Desde niño respiré en mi familia un aire simple de amor y atención. Mis padres, con sacrificio y paciencia trataban de ofrecerme lo mejor, deseaban que yo fuera un niño feliz y luego una persona feliz y con sanos principios: deporte, colegio, catequesis, música. Era muy despierto e introvertido; no tenía dificultad para aprender ni para socializarme, pero desde chico mi sensibilidad me llevaba a no aceptar los pequeños fracasos con que me topaba. Cada vez que  defraudaba las expectativas que habían puesto en mí, trataba de esconderlo contando todo tipo de historias. Pasaban los años y mi vida transcurría normal como la de mis compañeros.  Sin embargo, vivía altibajos en mi familia, sentía que estaba perdido y con el tiempo empecé a juzgar los defectos de mis padres. Así,  fui creando un muro  de rencor e incomunicación, entre mis miedos y sus expectativas, entre su amor y mi sentimiento de superioridad. A los catorce años, el secundario y un accidente en ciclomotor, la libertad de encontrarme fuera de casa y el miedo de que la vida pudiese terminar de golpe, hicieron nacer en mí una fuerte rebelión hacia todo lo que sentía como impuesto.  En un segundo cayeron todas mis certezas y elegí lúcidamente “hacer lo que quería” sin tener en cuenta a nadie.
En ese momento comenzó mi descenso en las vueltas del mal hasta  “la perdición”. No me interesé más por los estudios, que los sustituí con mucha contracultura de escándalos y filosofía, comportamientos y actitudes que iban contra todo lo que había sido mi educación.  Paso a paso, desde la ropa, a las amistades, la música, hasta el uso de sustancias, iban en descenso hacia la nada que en forma solapada parecía darme lo que yo creía que necesitaba. Creía que era el dios de mi vida, dueño de mi destino, despreciaba todo y usaba las amistades y las personas según me convenían. Transformaba mi imagen según mis exigencias  de callejero a hijo de papá usando miles de máscaras, hasta  que el mal me presentó la cuenta de amigos muertos, accidentes, relaciones falsas y de conveniencia, fracasos en el estudio y la vida sentimental y desesperación.

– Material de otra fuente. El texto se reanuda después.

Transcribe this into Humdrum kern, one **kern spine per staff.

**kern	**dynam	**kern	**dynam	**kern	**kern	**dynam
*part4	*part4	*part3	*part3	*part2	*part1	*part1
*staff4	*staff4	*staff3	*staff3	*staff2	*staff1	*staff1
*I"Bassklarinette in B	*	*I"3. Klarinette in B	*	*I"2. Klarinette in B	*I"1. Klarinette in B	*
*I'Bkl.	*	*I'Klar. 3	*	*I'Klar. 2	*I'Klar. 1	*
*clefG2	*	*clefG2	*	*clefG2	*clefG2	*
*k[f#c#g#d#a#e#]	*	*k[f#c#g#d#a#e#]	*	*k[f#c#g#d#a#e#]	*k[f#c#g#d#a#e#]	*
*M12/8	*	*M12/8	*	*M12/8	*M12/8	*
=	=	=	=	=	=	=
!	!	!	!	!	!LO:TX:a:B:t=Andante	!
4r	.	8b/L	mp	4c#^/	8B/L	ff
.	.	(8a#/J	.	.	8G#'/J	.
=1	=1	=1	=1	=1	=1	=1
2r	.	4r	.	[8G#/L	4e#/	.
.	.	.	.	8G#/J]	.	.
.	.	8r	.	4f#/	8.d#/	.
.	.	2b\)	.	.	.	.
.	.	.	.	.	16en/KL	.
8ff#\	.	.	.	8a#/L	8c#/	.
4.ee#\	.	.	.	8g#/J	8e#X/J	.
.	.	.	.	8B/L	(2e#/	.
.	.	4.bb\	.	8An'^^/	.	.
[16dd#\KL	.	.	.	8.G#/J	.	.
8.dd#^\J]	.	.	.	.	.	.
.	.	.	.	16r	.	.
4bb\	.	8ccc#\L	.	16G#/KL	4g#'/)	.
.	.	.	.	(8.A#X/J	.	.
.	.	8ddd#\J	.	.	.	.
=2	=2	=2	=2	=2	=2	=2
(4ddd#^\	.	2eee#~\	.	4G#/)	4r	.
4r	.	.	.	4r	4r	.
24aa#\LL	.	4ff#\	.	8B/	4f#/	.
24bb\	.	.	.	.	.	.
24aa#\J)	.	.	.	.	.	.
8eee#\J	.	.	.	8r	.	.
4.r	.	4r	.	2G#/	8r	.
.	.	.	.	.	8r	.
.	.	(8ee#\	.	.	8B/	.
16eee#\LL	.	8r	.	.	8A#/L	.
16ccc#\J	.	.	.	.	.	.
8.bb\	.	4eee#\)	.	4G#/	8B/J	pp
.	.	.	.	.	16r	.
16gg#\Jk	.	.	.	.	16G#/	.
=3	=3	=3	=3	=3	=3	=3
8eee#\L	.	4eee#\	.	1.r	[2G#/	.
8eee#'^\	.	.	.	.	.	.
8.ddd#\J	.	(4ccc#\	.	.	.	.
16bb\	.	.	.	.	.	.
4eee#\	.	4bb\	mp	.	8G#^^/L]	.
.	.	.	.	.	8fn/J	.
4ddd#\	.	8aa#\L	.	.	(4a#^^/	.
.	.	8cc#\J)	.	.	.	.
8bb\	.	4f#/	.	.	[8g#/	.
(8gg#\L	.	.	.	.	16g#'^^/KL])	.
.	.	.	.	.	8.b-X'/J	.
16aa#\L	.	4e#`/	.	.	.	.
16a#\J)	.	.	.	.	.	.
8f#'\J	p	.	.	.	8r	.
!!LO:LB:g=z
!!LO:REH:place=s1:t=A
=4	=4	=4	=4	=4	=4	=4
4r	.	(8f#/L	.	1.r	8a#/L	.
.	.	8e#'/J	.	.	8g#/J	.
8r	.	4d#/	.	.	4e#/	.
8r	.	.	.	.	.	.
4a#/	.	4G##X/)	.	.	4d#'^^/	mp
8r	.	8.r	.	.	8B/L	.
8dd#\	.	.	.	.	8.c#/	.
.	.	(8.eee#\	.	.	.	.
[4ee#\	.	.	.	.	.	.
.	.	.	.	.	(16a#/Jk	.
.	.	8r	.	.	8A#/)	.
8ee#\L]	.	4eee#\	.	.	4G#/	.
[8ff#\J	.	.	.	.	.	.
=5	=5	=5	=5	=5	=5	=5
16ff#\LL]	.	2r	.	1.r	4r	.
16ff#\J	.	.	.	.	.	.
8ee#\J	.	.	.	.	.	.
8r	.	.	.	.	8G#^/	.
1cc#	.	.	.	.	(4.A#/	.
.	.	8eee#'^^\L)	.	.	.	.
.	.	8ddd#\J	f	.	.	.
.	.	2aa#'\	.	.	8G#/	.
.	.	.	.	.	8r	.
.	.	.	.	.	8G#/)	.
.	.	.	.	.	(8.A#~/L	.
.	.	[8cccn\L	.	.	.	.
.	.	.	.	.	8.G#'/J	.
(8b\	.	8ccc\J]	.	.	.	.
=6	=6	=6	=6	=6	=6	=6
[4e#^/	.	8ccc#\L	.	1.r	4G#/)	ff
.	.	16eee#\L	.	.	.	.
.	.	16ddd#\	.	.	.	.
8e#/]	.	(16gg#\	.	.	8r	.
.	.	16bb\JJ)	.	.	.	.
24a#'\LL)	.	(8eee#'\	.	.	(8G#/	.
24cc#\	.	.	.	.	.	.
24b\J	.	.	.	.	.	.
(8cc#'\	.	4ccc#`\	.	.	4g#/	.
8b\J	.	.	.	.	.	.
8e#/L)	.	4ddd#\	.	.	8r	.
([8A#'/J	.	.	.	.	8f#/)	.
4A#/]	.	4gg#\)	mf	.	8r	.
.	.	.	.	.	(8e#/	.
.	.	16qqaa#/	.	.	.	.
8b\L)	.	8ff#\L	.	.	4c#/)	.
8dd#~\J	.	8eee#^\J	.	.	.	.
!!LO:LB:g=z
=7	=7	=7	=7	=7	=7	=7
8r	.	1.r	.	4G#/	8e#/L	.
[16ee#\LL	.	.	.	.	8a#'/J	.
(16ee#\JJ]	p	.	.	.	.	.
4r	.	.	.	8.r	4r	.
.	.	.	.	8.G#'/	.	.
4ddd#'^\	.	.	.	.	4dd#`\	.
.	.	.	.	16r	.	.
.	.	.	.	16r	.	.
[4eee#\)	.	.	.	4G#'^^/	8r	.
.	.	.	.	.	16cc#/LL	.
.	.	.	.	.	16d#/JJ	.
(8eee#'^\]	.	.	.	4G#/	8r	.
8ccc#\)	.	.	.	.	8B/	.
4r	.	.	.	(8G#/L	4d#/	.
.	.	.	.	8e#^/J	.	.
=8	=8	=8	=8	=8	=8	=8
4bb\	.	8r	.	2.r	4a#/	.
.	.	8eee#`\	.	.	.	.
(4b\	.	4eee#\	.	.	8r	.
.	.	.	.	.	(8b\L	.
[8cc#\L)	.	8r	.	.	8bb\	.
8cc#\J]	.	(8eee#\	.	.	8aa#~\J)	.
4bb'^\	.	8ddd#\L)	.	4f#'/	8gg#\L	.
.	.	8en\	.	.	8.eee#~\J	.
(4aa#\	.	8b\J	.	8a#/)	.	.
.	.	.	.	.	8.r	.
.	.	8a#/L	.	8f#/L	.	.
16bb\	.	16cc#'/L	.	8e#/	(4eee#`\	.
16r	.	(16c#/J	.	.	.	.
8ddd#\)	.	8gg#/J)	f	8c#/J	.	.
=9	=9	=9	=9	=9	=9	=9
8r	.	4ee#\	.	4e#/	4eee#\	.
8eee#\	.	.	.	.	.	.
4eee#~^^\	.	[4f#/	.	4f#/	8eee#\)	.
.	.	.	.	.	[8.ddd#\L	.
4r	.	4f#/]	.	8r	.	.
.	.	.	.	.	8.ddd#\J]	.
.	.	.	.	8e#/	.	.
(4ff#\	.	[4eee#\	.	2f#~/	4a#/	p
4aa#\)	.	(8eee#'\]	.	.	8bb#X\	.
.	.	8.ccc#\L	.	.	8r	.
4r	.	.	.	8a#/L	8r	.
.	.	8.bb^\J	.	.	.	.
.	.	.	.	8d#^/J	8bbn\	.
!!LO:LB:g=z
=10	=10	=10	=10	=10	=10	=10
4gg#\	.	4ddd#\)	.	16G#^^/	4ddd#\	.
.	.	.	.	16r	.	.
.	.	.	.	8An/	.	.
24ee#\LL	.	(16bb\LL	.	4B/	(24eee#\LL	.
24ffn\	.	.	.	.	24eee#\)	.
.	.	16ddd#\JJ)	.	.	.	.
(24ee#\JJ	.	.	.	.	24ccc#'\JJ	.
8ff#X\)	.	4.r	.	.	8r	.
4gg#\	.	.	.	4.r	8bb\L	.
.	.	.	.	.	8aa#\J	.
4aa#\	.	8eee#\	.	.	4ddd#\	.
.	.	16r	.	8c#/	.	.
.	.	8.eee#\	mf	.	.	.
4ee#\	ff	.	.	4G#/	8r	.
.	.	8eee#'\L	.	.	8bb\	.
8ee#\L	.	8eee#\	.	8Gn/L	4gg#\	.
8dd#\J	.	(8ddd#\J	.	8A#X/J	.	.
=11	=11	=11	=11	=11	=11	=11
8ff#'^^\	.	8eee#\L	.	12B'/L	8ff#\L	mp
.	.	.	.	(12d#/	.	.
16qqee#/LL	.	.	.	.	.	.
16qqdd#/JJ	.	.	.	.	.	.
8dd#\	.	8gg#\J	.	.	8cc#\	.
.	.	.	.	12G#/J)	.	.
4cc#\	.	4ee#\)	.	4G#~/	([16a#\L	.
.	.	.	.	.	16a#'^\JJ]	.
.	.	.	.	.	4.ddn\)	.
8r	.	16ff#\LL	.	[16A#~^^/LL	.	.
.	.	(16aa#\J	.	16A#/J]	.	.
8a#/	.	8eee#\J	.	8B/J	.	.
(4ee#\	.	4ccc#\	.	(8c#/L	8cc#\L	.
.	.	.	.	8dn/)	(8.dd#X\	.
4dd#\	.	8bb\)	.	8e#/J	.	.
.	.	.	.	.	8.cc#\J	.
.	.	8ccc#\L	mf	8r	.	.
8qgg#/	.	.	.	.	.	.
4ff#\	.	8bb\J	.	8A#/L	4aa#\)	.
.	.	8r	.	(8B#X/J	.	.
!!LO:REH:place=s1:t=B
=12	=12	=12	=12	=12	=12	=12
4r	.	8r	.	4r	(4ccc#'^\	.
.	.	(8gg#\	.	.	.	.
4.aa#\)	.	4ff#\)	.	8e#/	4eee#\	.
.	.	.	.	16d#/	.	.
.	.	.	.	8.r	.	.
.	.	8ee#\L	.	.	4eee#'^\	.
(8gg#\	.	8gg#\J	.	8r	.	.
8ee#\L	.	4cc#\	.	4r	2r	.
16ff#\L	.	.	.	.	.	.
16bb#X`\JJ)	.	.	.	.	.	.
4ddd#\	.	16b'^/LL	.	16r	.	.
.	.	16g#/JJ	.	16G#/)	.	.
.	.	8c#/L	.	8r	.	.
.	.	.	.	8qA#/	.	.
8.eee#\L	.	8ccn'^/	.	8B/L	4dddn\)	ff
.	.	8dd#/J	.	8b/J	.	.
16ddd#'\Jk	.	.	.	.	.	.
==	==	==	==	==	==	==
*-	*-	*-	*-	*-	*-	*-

Luego de muchas fugas, una mañana de enero mis padres pudieron detener mi loca carrera. Por primera vez, frente a su amor y a mi incapacidad para parar con una vida que me había esclavizado completamente, con mucha vergüenza les dije, luego de muchos años quién era yo en verdad.  Al poco tiempo la Providencia puso cerca de mí a muchas personas que me amaron sin pedir nada a cambio y que con mucha paciencia me acompañaron hasta el encuentro con la Comunidad Cenacolo. Por primera vez después de muchos años, conocí aquí la verdad y la amistad que se dan gratuitamente. No fue fácil, pero descubrí que para Dios nada es imposible.  Encontrar una fe simple, auténtica y concreta hecha de pocas palabras y de muchos gestos y sudor fue la semilla que hizo volver a fluir en mí la alegría y las ganas de vivir. Encontrar una misericordia que realmente es mucho más grande  que mis bajezas y esta lista para volver a confiar en mí incondicionalmente, fue la medicina para mi mal, mi verdadera conversión.
Hoy vivo en la Comunidad pero jamás me sentí más libre: libre de ser yo mismo, libre de elegir lo que verdaderamente ama mi corazón, viviendo el amor de una familia paciente y llena de vida. Agradezco a Dios, a la Virgen que me guió hasta aquí, a Madre Elvira por sus ojos que me perforaron por dentro y a todos los hermanos y hermanas que me ayudan y me quieren.
Agradezco a mis padres por el don de la vida y porque me siguieron hasta aquí, caminando conmigo.
Hoy deseo vivir cada momento de la vida, con sus cruces y los miles de milagros de los que participo todos los días, con mucha simplicidad, sin ponerme límites, confiando en lo que la Providencia me  pone delante porque siento que con Dios ya no estaré más solo.